Thirty-year-old Mother Superior leads Australian ‘John Paul II sisters’

Sr. Bernadette, foundress of the Missionaries of the Gospel
Sr. Bernadette, foundress of the Missionaries of the Gospel


After experiencing a deep conversion, a former lawyer who had a good job and “partied a lot” is now Mother Superior of a new religious order of “John Paul II sisters” in Australia.

With two other sisters, the 30-year-old Sister Bernadette founded the Missionaries of the Gospel (MGs) in June 2007 in hopes of helping men and women “encounter Christ and live the Gospel,” their website says.

Sister Bernadette spoke to the West Australian about her background, her mission and her relations with her fellow sisters.

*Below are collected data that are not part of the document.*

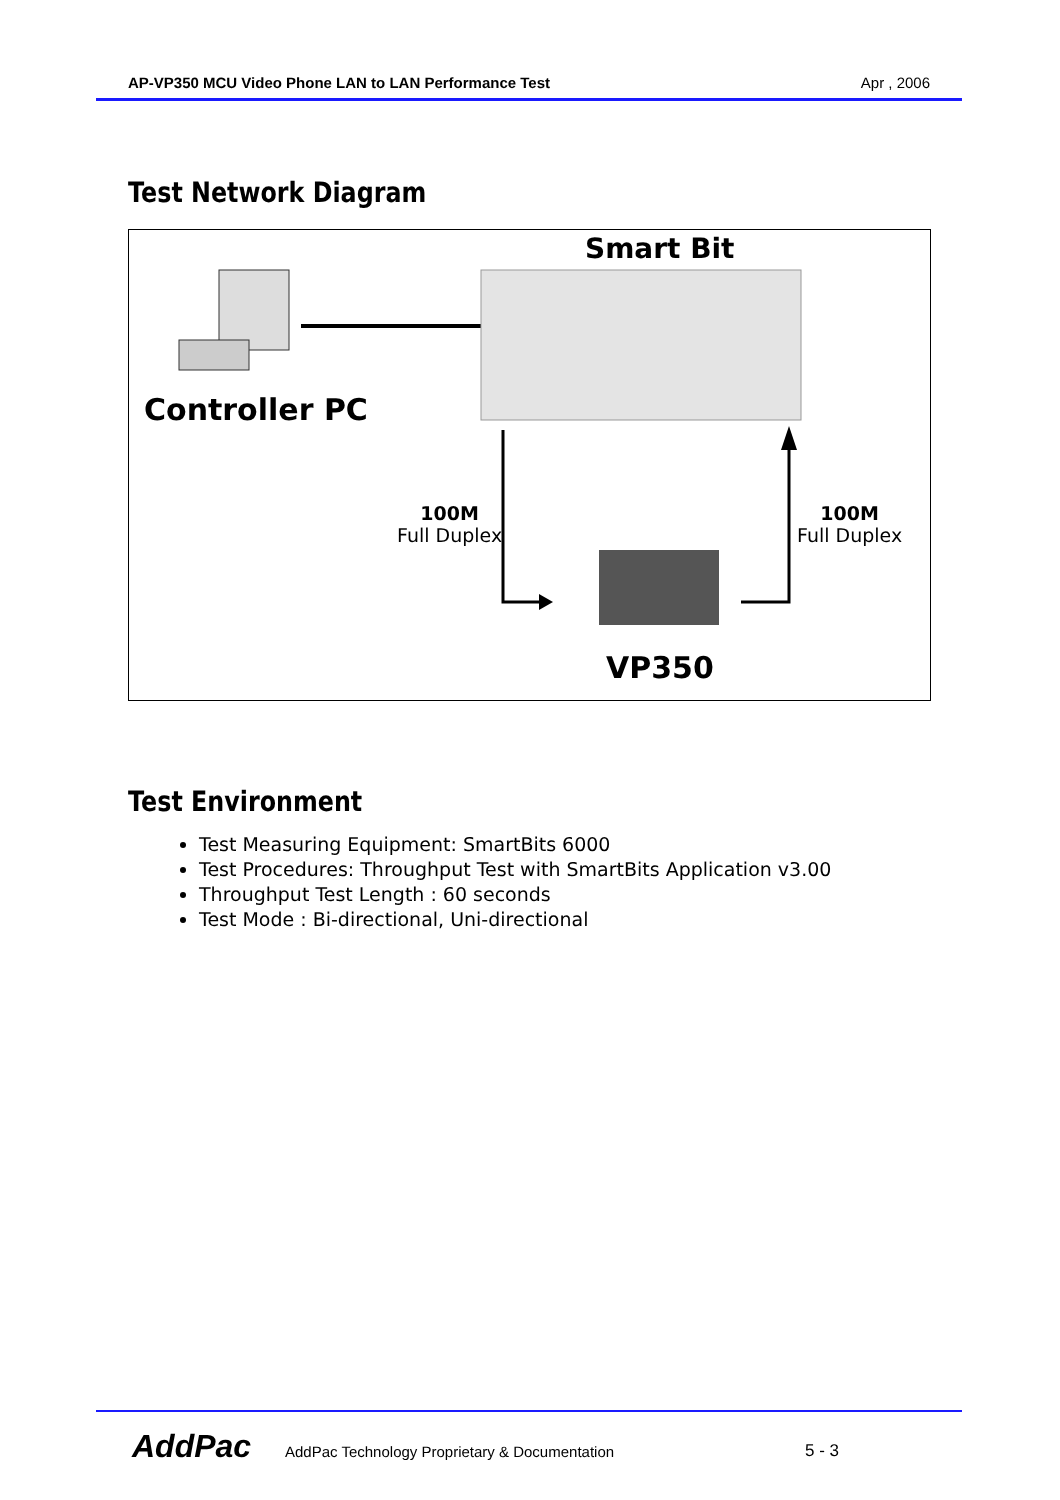AP-VP350 MCU Video Phone LAN to LAN Performance Test Apr , 2006
Test Network Diagram
Smart Bit
Controller PC
100M
Full Duplex
100M
Full Duplex
VP350
Test Environment
Test Measuring Equipment: SmartBits 6000
Test Procedures: Throughput Test with SmartBits Application v3.00
Throughput Test Length : 60 seconds
Test Mode : Bi-directional, Uni-directional
AddPac
AddPac Technology Proprietary & Documentation
5 - 3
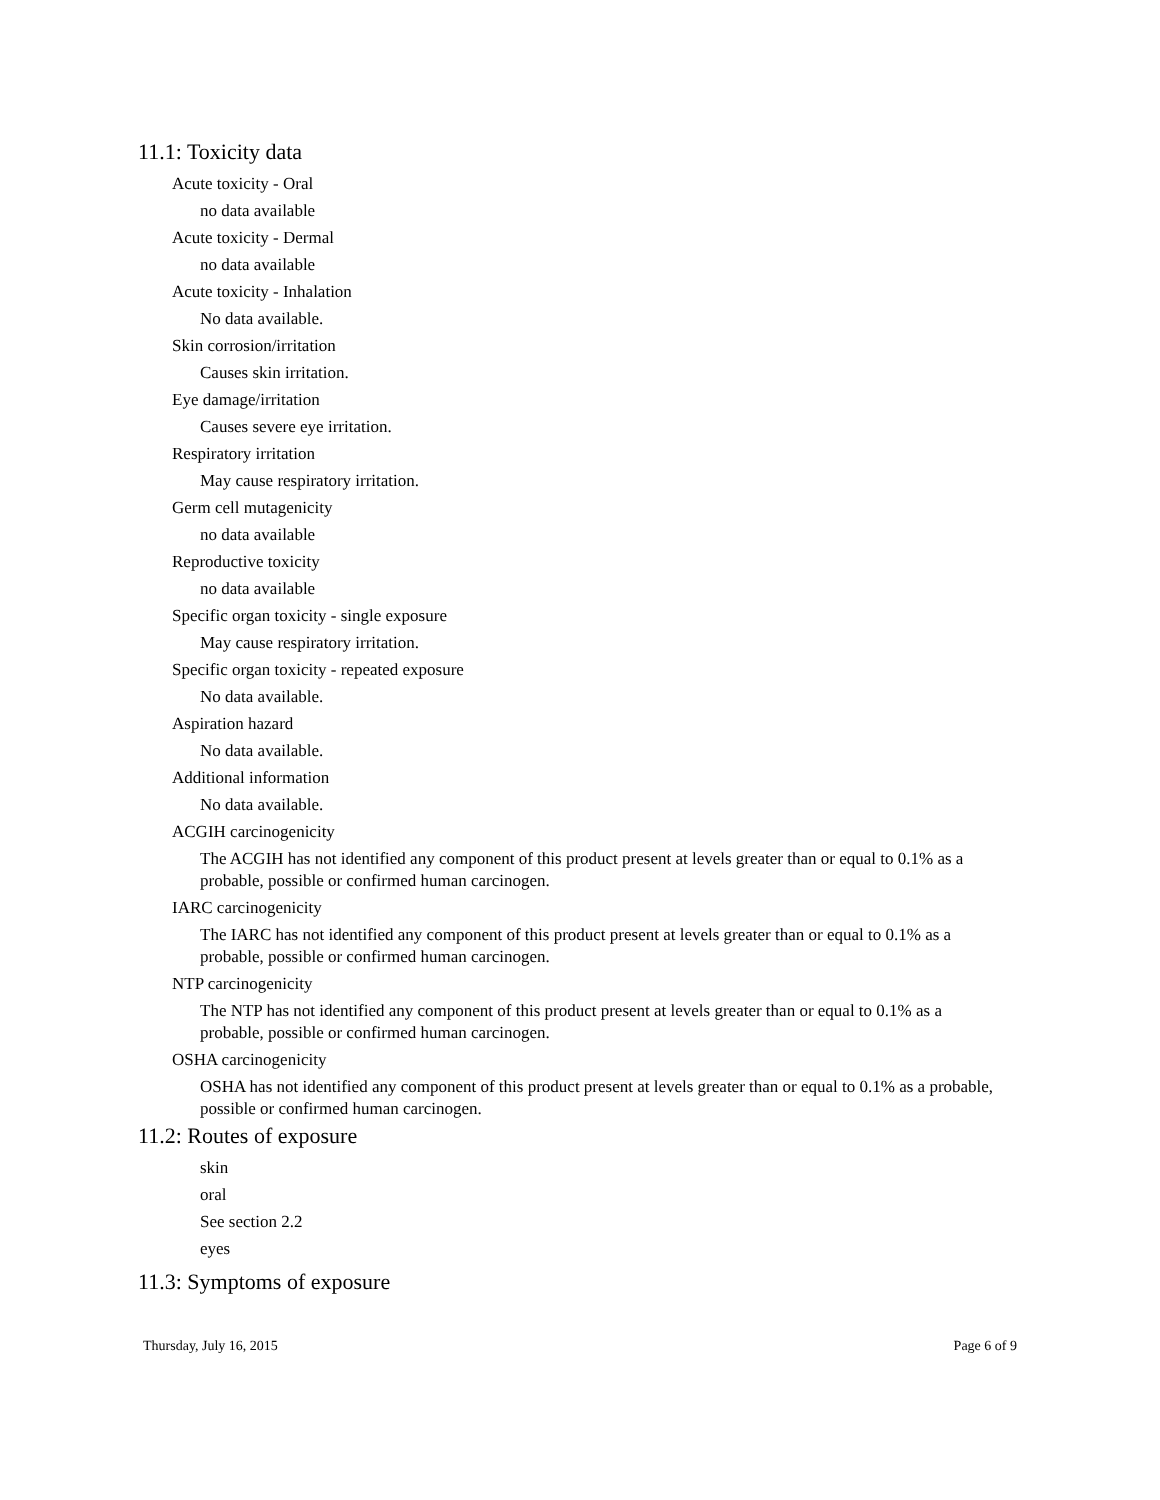11.1: Toxicity data
Acute toxicity - Oral
no data available
Acute toxicity - Dermal
no data available
Acute toxicity - Inhalation
No data available.
Skin corrosion/irritation
Causes skin irritation.
Eye damage/irritation
Causes severe eye irritation.
Respiratory irritation
May cause respiratory irritation.
Germ cell mutagenicity
no data available
Reproductive toxicity
no data available
Specific organ toxicity - single exposure
May cause respiratory irritation.
Specific organ toxicity - repeated exposure
No data available.
Aspiration hazard
No data available.
Additional information
No data available.
ACGIH carcinogenicity
The ACGIH has not identified any component of this product present at levels greater than or equal to 0.1% as a probable, possible or confirmed human carcinogen.
IARC carcinogenicity
The IARC has not identified any component of this product present at levels greater than or equal to 0.1% as a probable, possible or confirmed human carcinogen.
NTP carcinogenicity
The NTP has not identified any component of this product present at levels greater than or equal to 0.1% as a probable, possible or confirmed human carcinogen.
OSHA carcinogenicity
OSHA has not identified any component of this product present at levels greater than or equal to 0.1% as a probable, possible or confirmed human carcinogen.
11.2: Routes of exposure
skin
oral
See section 2.2
eyes
11.3: Symptoms of exposure
Thursday, July 16, 2015 Page 6 of 9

“I think I am experiencing the same anxiety any new mother goes through. We have completely different personalities and different cultures, so our community life presents great struggles and great joys as well,” she told the paper.

“I was like many other young people. I had a good job, I drank and partied a lot, but at the end of the day I still felt an emptiness that no boyfriend and no number of Wild Turkeys could fill.

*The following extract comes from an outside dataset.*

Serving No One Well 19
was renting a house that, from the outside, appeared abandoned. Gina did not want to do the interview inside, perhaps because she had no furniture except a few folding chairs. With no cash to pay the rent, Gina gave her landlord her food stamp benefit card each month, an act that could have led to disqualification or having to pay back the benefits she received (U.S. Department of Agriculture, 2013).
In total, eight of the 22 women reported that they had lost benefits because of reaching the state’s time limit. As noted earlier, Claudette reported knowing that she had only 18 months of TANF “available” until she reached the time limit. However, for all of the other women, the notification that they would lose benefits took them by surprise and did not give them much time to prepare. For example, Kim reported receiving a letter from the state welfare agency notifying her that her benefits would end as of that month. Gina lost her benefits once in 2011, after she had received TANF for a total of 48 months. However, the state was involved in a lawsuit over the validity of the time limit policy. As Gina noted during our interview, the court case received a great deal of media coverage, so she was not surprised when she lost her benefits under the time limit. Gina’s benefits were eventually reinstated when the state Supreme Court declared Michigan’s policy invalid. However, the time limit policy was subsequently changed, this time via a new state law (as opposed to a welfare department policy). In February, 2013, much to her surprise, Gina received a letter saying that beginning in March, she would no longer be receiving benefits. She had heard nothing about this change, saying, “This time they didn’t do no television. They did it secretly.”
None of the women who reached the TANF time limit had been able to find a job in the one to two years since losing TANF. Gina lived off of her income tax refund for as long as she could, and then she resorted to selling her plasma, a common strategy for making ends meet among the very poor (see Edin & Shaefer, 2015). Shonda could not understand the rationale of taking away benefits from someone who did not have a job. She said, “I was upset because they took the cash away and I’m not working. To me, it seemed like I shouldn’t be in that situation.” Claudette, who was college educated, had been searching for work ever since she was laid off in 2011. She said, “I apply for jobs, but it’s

“I did a full 180. I really wanted to do law, I was dead set on being married, but once I started falling in love with the Lord I realized He was calling me to do something different.”

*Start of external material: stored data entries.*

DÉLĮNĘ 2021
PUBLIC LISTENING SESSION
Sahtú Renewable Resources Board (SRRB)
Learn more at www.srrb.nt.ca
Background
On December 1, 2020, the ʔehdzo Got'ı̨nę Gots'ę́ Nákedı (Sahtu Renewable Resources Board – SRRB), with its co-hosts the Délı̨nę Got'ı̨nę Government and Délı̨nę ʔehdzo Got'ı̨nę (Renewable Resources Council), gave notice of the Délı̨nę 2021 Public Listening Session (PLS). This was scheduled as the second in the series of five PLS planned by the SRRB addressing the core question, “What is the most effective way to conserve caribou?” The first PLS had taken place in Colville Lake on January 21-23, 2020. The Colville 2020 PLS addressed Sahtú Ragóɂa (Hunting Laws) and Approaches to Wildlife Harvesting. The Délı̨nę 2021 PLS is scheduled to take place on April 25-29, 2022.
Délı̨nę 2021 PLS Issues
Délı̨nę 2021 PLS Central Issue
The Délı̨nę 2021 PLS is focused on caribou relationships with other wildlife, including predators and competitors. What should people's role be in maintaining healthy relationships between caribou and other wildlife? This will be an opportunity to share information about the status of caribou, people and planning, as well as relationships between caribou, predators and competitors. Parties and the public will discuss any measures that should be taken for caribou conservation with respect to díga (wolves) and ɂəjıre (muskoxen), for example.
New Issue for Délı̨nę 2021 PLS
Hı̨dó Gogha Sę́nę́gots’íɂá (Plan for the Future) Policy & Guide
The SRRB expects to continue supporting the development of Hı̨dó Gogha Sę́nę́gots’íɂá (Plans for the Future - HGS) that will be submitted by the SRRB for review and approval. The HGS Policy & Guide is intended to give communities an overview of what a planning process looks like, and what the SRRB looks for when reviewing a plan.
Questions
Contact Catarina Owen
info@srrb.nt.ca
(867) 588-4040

The sisters, who were founded in 2007 under the direction of Perth’s Archbishop Barry James Hickey, attend several classes a day as part of their formation. They do not have mobile phones, television or radios but have a computer and internet access to aid their training.

According to the West Australian, the sisters chose to wear a traditional habit and to take new names when they made their vows. Their vows of poverty require them to rely on donations of food, goods and money to meet their needs.

“God willing, in time, the community will consist of sisters (John Paul II Sisters), Brothers, Priests and lay men and women. The community is contemplative-active in nature and its members strive to follow Christ in the footsteps of John Paul II,” the order says on its website.

“John Paul II taught us that God can not be known as an object is known, because he is a person and as a person, he can only be known in a reciprocal relation of self-giving. In order for this meeting and process of self-giving to take place for each of person on a deep level, the community hopes to overcome the obstacles in all our hearts that prevent us from experiencing God,” the order’s introductory statement continued.

One aspect of this “way of being,” the MGs explain, is to present the Good News with words “that relate to the person’s lived experience.”

“The Holy Spirit is now slowly rising up a family of Consecrated and Lay men and women to strive to dedicate their lives to this special mission,” their statement concludes. “Perhaps he is calling you too?”